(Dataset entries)
------------------------------------------------------------

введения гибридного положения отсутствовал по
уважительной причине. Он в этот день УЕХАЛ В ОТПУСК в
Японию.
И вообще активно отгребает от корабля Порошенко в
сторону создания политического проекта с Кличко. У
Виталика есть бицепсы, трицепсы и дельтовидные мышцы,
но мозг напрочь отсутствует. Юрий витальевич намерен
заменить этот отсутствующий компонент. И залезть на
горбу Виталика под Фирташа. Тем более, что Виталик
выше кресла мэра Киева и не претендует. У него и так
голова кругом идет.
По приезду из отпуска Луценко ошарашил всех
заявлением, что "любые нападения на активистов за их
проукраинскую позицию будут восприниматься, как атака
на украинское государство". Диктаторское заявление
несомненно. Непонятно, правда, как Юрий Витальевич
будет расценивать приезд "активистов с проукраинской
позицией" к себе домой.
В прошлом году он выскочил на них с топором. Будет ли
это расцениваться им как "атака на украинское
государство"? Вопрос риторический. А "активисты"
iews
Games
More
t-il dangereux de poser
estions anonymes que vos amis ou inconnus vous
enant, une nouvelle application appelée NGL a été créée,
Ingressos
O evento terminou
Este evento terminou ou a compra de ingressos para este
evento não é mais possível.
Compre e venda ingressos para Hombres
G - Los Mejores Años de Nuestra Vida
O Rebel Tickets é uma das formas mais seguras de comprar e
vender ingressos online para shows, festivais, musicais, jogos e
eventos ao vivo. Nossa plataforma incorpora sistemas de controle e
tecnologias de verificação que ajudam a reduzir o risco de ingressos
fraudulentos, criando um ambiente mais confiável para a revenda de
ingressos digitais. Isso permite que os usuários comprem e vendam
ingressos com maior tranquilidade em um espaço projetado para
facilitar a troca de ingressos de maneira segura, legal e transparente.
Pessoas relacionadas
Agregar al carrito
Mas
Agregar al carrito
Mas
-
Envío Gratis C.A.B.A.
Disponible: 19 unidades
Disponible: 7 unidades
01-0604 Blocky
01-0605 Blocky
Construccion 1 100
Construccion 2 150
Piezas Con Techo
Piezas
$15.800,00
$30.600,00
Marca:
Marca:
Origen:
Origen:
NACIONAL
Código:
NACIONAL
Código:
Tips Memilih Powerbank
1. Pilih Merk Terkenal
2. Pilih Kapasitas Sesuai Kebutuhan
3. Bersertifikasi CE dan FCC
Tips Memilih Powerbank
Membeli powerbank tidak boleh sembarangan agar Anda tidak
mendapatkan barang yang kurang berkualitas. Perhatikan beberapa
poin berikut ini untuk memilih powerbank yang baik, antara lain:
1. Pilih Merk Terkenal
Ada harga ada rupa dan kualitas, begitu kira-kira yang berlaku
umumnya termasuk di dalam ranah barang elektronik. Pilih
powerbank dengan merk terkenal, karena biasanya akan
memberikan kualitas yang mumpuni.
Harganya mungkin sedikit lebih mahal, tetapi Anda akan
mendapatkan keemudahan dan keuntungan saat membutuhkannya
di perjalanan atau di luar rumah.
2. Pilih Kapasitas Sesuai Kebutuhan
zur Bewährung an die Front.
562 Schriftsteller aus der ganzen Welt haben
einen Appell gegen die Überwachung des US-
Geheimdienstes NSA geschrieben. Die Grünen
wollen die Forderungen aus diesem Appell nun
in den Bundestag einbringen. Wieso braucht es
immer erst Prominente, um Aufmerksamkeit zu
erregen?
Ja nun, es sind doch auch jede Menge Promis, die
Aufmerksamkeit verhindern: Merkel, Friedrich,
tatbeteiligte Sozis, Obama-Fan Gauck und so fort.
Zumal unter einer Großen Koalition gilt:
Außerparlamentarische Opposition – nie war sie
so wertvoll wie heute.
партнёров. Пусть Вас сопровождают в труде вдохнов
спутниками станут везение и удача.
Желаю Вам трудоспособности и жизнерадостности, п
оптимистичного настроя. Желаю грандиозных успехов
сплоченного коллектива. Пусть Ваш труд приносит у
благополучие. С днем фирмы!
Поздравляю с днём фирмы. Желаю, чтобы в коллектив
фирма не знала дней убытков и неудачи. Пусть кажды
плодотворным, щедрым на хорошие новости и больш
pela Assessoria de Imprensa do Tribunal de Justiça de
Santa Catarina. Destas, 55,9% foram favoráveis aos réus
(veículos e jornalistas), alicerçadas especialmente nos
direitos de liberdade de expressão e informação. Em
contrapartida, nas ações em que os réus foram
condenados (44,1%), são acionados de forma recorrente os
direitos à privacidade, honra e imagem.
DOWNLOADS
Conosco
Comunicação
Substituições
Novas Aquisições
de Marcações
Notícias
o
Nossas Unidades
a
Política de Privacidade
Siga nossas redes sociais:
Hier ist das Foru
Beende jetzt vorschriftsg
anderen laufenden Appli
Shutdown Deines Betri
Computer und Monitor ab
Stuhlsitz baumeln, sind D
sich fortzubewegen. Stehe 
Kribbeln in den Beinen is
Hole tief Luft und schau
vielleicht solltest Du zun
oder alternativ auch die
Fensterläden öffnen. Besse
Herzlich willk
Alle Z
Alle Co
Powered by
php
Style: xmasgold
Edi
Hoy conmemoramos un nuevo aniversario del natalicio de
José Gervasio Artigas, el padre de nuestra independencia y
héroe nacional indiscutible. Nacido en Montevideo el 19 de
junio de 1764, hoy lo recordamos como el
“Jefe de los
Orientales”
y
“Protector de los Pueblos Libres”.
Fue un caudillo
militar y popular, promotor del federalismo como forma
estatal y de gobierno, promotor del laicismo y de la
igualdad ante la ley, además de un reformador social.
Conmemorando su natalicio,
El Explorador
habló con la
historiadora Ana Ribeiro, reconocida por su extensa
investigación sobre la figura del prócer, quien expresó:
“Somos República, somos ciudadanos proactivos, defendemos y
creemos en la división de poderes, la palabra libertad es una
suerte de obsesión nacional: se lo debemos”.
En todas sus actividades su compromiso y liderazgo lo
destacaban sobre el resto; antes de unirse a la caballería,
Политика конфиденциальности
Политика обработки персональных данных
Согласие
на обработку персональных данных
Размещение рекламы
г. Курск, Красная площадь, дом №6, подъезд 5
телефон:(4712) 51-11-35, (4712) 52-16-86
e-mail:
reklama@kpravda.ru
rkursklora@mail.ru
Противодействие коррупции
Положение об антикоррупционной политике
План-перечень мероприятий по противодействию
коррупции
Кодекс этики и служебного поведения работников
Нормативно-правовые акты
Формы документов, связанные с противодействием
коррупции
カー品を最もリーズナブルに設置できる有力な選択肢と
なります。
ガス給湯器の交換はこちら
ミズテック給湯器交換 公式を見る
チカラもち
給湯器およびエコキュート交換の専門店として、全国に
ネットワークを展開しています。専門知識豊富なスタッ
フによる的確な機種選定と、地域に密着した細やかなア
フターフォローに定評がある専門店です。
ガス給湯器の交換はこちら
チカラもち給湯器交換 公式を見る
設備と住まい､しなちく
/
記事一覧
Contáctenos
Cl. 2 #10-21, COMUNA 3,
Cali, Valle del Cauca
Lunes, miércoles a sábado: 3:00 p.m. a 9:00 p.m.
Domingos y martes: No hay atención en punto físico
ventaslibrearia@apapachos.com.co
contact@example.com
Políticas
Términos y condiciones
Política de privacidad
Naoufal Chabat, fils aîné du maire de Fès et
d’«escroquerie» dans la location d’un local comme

------------------------------------------------------------

§ **EXERCISE BRIEF**
Filter the records above, keeping each line that contains the word "данных".

§ **COMPLETED EXERCISE**
Политика обработки персональных данных
на обработку персональных данных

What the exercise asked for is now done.